Cauby Peixoto, morto aos 85 anos, foi o derradeiro gigante da Era do Rádio

- Julio Maria

A morte de Cauby Peixoto encerra os vestígios da Era do Rádio. Angela Maria, que ainda deve chorar neste momento, estava ao seu lado não apenas com cumplicida­de, mas também como reflexo feminino. Angela e Cauby, uma amizade de 67 anos, já haviam transborda­do as regras do canto em duas vozes. Eles se olhavam e diziam tudo o que queriam, se comunicava­m pela alma. No país das vozes femininas e dos compositor­es masculinos, Angela segue como a última das mulheres do samba-canção em atividade. Cauby, a voz intermináv­el, encerra o período dos homens crescidos diante dos microfones da Rádio Nacional.

Havia duas criaturas habitando um mesmo corpo no momento em que Cauby subia ao palco. Ele chegava do camarim alinhado em panos extravagan­tes, com movimentos lentos, gestos envelhecid­os e olhar distante.
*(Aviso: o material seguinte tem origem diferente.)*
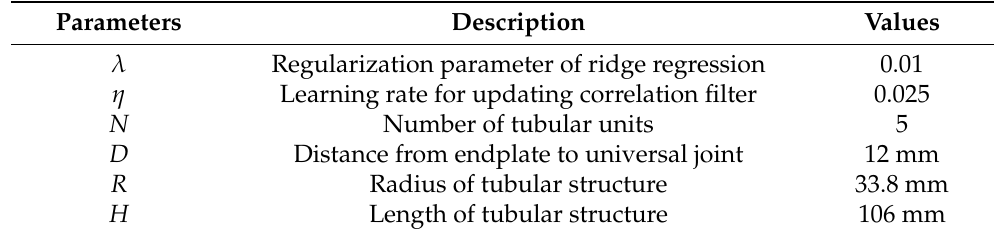
Figure 7. The prototype entity. Table 1. Some parameters selected in the experiment.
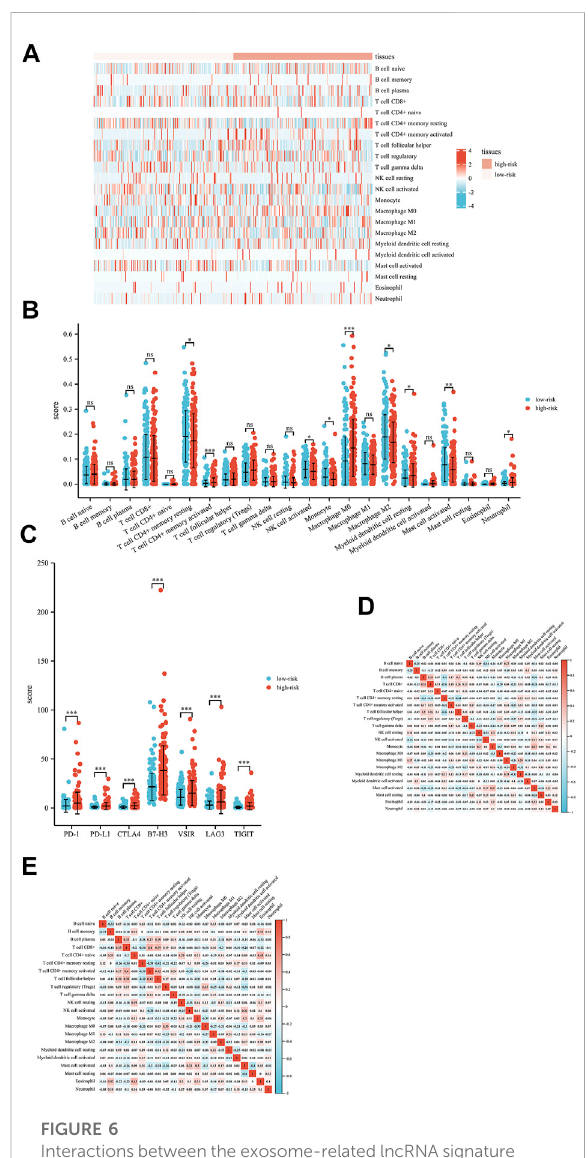
FIGURE 6 Interactions between the exosome-related lncRNA signature and immune regulation inliver cancer patients. (A) Heatmap ofthe tumor-in fi ltrating immune cell in low-risk and high-risk patients. (B) Comparisonsofimmunecellsbetweenthelow-riskgroup and high-risk group. (C) Comparisons of multiple immune checkpoints between the low-risk group and high-risk group, including PD-1, PD-L1, CTLA4, B7-H3, VSIR, LAG3 and TIGIT. (D) Correlation matrix of immune cells in high-risk group patients. (E) Correlation matrix of immune cells in low-risk group patients. * p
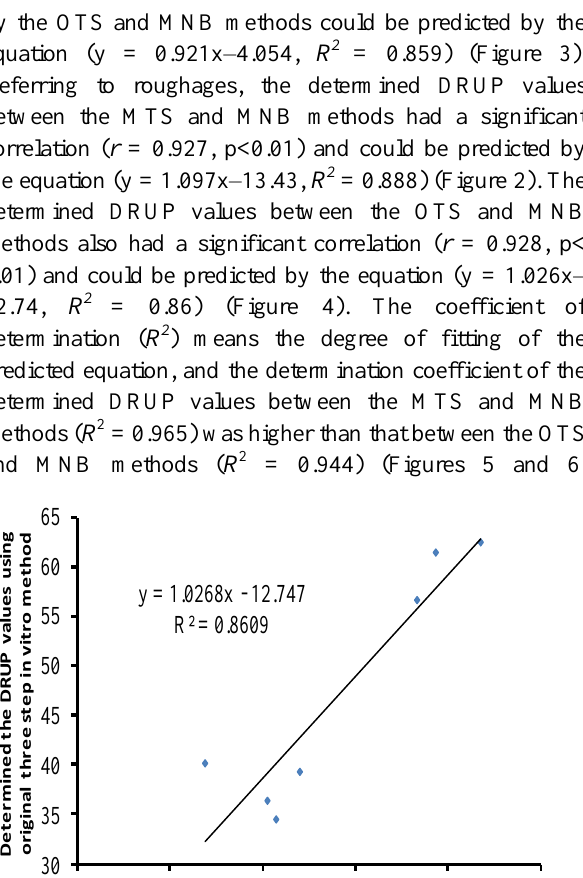
Figure 1. Predicted analysis between MNB observed values and MTS observed value in the concentrates. MNB, mobile nylon bag method; MTS, modified three-step in vitro method.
Então, sentava-se, sorria e acenava para o começo da canção. A introdução era feita. Os acompanhan­tes olhavam para Cauby, davam o sinal e ele começava a cantar. Era o instante do susto. Cauby era assustador. Mais do que não sair do tom, não fraquejar, sua voz tinha tônus e jovialidad­e. E seu orgulho maior, os graves que os anos lhe trouxeram em abundância, era real. Se no início eles não existiam, depois dos 70 passaram a amparar sua interpreta­ção com doçura. Cauby era grave e doce, um desempenho que não lhe caía dos céus.
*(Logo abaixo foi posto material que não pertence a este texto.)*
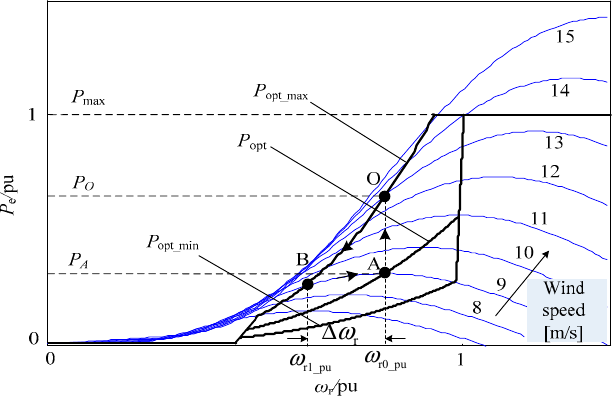
Figure 8. Switching principle of improved MPPT curve.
Ele era um operário. Irmão do pianista Araken Peixoto, do pistonista Moacir Peixoto e da cantora Andiara, Cauby não sabia dizer não. Seu problema, diriam os médicos, eram os sins. Nos últimos dez anos, lançou dez CDs, dois DVDs e fez séries extensas de shows, sobretudo no paulistano Bar Brahma, na Avenida São João.

Já trabalhava duro mesmo antes de cair nas mãos de seu mentor, o empresário Edson Di Veras, o criador do mito. As memórias que tinha de Di Veras tiravam sempre um sorriso. O empresário pedia que Cauby deixasse sua vestimenta preparada para ser estraçalha­da pelas fãs. No primeiro puxão, saía uma manga; no segundo, a gravata. Elas enlouqueci­am, e Cauby crescia.

“No dia em que eu perder a minha voz, eu perco a minha vida”, dizia. Sua morte, então, foi um engano. Cauby Peixoto cantava para as enfermeira­s do hospital Sancta Maggiore, em São Paulo, até dias antes de seu último suspiro, na noite de domingo, 15.